Given a cost function, \(C(i,j)\) which describes the cost of moving mass from \(i\) to \(j\), the total cost of a transport plan from \(p\) to \(q\) is defined by

\[ \sum_{i,j}C(i,j)\Pi(i,j) \]

We say that a transport plan from \(p\) to \(q\) is optimal¹⁸ if it has minimal total transport cost amongst all transport plans from \(p\) to \(q\).

¹⁸ with respect to \(C\)

Returning to token-by-token verification, we can let \(C(i,j)=\begin{cases}0&\text{if }i=j\\1&\text{if } i \neq j\end{cases}\). This assigns a cost of zero when accepting a token and a cost of 1 when rejecting a token. With this cost function, the total cost of a transport plan is just the overall probability of rejection.

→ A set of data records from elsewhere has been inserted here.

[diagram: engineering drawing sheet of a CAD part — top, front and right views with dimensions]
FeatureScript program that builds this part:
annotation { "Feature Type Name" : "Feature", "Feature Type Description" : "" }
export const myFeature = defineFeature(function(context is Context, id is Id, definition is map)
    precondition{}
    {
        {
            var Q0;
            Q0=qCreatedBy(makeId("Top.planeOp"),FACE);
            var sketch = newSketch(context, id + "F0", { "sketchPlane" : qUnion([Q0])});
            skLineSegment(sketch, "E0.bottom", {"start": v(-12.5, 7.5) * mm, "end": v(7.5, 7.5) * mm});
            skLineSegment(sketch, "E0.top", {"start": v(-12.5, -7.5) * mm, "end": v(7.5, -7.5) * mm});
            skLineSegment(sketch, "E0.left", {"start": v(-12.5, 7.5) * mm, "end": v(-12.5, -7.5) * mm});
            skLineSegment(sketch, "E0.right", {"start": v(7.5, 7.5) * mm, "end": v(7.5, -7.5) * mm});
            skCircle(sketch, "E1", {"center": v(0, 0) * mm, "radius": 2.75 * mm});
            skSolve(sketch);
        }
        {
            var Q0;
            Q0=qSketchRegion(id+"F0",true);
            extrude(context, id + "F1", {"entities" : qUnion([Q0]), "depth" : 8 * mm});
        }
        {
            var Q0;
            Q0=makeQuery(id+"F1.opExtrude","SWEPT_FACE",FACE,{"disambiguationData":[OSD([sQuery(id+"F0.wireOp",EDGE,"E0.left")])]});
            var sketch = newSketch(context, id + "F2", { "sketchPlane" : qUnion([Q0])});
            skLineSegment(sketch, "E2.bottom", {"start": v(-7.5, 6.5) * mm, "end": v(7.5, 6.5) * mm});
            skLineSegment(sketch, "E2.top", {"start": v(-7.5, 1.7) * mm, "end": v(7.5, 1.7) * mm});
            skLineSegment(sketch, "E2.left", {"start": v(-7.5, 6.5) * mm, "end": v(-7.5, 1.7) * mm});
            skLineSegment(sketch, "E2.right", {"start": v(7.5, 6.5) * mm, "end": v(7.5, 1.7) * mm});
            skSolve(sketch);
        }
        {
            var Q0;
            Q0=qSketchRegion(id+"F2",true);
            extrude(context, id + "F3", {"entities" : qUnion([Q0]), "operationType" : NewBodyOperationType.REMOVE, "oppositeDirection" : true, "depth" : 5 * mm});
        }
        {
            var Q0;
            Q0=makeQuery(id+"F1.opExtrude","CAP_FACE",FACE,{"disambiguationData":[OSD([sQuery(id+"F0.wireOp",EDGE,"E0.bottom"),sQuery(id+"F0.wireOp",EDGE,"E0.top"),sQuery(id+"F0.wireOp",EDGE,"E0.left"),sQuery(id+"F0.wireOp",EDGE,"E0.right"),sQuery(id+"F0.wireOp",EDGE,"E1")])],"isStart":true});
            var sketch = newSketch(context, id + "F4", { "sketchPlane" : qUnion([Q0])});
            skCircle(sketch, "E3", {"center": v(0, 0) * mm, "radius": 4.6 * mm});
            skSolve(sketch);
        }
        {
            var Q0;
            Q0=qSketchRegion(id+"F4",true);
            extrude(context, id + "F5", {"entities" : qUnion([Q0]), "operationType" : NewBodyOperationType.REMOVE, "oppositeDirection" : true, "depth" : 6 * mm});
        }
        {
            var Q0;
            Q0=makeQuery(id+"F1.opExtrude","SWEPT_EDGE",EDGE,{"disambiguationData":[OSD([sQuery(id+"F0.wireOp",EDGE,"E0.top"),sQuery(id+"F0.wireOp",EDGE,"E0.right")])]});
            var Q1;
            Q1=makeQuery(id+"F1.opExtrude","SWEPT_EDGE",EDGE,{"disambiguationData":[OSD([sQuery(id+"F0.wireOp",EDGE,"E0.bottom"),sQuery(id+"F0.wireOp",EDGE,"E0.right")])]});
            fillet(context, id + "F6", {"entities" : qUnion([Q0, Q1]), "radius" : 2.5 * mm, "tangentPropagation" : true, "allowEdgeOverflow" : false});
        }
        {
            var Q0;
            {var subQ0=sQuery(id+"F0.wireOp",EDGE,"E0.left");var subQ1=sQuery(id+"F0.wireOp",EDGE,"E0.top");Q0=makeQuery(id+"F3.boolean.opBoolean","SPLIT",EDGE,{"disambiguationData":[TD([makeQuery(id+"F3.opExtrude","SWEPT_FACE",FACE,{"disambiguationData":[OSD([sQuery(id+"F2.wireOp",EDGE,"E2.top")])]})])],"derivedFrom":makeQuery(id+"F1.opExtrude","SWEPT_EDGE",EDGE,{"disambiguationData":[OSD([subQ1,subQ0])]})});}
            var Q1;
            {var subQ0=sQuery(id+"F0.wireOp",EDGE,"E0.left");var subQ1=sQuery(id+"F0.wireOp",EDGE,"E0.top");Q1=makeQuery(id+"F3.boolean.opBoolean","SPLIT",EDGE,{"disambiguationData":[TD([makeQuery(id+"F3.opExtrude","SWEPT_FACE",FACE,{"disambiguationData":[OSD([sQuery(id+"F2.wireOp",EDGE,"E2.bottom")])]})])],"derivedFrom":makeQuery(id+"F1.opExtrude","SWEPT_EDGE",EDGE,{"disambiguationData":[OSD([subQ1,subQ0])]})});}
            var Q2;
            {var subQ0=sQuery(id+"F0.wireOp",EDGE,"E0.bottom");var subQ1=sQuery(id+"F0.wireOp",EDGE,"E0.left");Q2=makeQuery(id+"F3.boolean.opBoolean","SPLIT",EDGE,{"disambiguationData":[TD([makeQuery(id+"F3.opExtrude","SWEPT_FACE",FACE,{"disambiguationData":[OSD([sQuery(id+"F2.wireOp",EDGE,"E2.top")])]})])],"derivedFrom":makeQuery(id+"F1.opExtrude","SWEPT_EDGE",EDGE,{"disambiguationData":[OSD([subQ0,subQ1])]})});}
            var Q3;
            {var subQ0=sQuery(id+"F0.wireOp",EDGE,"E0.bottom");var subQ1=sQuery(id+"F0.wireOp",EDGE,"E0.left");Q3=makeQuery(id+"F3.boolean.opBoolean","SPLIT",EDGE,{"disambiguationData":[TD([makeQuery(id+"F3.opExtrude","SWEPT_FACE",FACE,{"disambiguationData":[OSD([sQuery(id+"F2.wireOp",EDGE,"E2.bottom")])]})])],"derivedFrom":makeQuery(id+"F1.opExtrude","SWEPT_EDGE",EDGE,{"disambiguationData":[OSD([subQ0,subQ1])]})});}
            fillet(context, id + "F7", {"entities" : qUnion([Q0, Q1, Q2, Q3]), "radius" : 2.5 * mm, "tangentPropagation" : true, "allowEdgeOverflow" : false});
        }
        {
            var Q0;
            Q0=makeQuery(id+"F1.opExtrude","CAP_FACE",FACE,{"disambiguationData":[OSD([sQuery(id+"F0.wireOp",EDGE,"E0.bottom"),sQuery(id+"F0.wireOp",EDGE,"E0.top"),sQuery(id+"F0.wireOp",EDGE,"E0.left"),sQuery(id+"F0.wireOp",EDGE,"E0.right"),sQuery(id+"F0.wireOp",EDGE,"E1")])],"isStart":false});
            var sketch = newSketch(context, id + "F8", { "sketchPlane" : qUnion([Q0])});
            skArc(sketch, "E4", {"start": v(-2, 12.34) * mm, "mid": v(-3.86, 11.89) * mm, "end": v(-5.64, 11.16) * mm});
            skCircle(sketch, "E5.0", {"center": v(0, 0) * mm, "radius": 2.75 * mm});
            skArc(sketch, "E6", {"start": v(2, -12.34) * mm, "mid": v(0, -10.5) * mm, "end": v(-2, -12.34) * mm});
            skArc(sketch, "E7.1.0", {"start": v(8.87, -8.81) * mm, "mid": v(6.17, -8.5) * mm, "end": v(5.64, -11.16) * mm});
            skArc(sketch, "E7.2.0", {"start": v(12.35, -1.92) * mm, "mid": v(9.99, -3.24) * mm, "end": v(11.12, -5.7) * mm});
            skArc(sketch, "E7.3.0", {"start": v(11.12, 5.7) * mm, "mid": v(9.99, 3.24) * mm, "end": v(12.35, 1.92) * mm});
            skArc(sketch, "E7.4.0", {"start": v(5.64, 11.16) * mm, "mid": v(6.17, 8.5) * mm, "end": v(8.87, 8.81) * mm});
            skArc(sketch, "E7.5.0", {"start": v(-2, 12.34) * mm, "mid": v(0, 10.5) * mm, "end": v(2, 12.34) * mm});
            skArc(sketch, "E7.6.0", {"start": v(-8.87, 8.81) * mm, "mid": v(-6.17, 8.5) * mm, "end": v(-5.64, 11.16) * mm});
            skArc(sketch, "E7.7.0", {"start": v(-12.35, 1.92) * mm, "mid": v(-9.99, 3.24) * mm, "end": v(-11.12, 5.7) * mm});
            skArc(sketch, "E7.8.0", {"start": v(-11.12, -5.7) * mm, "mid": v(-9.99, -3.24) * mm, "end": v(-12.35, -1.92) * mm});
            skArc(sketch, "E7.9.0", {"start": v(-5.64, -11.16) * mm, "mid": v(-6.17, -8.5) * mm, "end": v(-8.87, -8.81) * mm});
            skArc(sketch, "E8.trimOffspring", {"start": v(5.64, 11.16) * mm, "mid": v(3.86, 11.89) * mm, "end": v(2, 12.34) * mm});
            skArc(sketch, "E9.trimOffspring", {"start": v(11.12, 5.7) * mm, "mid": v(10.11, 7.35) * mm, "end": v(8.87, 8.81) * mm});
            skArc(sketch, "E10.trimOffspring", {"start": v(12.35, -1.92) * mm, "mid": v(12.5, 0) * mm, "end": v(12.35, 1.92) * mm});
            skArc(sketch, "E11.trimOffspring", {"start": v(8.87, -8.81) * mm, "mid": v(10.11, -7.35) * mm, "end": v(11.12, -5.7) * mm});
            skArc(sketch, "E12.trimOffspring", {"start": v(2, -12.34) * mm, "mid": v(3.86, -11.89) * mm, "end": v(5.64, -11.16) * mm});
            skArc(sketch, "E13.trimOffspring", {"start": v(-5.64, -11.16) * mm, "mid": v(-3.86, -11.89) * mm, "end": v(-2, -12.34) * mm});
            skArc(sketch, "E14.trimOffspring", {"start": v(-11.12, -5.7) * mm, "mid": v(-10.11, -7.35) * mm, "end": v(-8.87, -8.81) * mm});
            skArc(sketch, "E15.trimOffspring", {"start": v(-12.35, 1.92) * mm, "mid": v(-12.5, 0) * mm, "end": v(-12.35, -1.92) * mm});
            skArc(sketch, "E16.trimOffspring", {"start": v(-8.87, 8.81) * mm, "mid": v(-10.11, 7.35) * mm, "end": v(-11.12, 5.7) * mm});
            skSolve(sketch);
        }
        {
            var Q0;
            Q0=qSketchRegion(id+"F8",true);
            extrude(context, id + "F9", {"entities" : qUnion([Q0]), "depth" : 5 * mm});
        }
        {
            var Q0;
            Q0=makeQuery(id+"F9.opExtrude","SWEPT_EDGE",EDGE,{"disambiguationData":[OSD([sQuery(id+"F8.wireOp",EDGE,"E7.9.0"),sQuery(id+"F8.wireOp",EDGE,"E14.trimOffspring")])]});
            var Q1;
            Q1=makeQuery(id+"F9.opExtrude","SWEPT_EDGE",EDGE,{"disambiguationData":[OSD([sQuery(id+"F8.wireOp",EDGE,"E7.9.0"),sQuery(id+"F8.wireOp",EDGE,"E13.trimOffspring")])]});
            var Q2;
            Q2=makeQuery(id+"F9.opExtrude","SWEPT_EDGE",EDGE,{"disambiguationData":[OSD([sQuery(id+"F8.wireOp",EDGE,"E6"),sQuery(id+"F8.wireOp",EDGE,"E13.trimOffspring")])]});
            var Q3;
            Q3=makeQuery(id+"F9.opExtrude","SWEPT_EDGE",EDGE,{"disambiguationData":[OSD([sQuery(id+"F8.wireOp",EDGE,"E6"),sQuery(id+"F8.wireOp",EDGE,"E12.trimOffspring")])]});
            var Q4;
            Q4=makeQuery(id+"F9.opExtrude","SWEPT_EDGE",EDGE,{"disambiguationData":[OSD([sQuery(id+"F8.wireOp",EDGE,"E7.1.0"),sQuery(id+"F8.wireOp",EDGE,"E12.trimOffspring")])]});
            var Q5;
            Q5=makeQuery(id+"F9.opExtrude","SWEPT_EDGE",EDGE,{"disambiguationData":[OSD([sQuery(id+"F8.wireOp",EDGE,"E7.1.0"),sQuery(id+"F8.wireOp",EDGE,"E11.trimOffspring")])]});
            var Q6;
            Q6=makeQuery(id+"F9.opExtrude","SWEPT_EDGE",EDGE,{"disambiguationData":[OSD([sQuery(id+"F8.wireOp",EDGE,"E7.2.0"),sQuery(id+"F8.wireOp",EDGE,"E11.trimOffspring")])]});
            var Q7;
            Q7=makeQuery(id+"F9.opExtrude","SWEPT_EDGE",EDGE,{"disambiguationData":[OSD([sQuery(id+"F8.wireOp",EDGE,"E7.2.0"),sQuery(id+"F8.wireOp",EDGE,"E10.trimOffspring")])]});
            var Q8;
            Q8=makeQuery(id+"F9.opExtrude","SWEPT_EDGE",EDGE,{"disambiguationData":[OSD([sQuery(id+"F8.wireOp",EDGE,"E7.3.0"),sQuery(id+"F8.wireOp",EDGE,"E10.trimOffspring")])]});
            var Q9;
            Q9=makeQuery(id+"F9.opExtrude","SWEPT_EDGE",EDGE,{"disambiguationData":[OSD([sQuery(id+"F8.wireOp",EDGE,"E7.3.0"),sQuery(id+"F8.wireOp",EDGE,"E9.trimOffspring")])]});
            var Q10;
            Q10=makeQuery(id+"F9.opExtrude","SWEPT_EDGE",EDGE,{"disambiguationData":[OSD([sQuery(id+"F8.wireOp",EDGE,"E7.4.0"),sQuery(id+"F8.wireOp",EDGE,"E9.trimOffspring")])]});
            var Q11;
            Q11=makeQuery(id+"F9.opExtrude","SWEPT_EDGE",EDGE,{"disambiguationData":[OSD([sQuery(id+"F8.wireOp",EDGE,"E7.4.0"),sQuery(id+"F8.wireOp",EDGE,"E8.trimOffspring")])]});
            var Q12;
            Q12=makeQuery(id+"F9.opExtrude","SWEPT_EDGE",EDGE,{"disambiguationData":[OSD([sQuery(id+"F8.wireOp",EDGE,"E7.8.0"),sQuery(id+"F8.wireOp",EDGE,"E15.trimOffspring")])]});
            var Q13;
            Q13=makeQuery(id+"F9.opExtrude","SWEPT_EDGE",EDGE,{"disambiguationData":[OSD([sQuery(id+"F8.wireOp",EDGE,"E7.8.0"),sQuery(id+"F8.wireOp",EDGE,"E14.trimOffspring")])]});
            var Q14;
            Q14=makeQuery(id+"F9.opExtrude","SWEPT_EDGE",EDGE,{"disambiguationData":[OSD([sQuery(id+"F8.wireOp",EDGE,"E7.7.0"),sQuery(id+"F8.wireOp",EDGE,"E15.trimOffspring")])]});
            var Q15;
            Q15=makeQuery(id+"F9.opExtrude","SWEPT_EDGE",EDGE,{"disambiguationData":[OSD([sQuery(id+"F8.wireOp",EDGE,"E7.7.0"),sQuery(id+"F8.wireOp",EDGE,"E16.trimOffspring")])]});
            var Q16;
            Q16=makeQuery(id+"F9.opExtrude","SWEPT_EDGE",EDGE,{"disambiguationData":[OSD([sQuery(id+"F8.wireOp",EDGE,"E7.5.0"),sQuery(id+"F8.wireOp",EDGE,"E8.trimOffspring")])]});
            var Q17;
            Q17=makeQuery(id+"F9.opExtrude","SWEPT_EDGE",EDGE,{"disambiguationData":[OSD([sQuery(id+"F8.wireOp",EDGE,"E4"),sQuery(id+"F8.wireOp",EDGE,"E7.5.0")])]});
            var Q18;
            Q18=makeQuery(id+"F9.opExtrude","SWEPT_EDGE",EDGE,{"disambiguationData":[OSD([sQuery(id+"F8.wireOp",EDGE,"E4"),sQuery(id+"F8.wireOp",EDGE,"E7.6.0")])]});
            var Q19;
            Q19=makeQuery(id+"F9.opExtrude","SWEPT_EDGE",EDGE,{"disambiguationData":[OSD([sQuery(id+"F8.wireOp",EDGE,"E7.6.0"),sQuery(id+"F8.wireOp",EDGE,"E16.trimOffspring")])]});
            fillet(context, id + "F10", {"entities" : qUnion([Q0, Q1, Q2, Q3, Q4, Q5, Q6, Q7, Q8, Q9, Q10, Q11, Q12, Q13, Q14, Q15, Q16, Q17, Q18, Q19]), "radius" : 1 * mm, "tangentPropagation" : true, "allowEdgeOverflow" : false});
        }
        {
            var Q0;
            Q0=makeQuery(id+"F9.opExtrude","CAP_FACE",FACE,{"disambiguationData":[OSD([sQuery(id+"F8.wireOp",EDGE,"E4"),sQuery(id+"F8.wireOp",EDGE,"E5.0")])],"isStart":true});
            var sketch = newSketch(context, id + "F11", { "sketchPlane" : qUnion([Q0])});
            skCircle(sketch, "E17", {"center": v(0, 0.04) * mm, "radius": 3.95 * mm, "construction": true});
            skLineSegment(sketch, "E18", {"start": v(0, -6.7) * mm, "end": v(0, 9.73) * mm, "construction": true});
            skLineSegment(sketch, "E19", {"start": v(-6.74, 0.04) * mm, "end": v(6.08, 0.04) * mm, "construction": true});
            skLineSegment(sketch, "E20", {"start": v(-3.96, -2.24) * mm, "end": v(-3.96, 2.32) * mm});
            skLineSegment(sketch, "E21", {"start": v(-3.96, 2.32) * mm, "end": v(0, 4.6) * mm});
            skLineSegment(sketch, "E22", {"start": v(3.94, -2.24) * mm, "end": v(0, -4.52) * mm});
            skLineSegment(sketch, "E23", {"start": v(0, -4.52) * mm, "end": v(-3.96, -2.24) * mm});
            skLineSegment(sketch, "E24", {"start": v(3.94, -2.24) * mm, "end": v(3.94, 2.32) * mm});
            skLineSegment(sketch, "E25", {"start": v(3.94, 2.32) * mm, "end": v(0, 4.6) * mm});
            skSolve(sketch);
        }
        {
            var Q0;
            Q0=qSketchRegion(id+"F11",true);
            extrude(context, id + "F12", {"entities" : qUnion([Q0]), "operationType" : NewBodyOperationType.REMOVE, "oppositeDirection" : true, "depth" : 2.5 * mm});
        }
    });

It is straightforward to see that the linear program described at the end of the previous section is equivalent to the following optimal transport problem: find a transport plan from \(p\) to \(q\) which is optimal with respect to the cost, \(C\), defined above.

As stated earlier, this optimal transport problem is relatively simple and admits a closed-form solution. Thus, in the simple setting of single-draft, token-by-token speculative decoding, rephrasing the problem in terms of optimal transport mostly adds a new conceptual perspective. However, in more complex situations, such as multi-draft speculative decoding^[4], optimal transport provies a powerful toolbox for solving the problem. Perhaps we can cover that in a future post.

References

Leviathan, Y., Kalman, M., and Matias, Y. (2023). Fast inference from transformers via speculative decoding.

Chen, C., Borgeaud, S., Irving, G., Lespiau, J.-B., Sifre, L., and Jumper, J. (2023). Accelerating large language model decoding with speculative sampling.

Sun, Z., Mendlovic, U., Leviathan, Y., Aharoni, A., Ro, J.H., Beirami, A., and Suresh, A.T. (2025). Block verification accelerates speculative decoding.

Sun, Z., Suresh, A.T., Ro, J.H., Beirami, A., Jain, H., and Yu, F. (2024). SpecTr: Fast speculative decoding via optimal transport.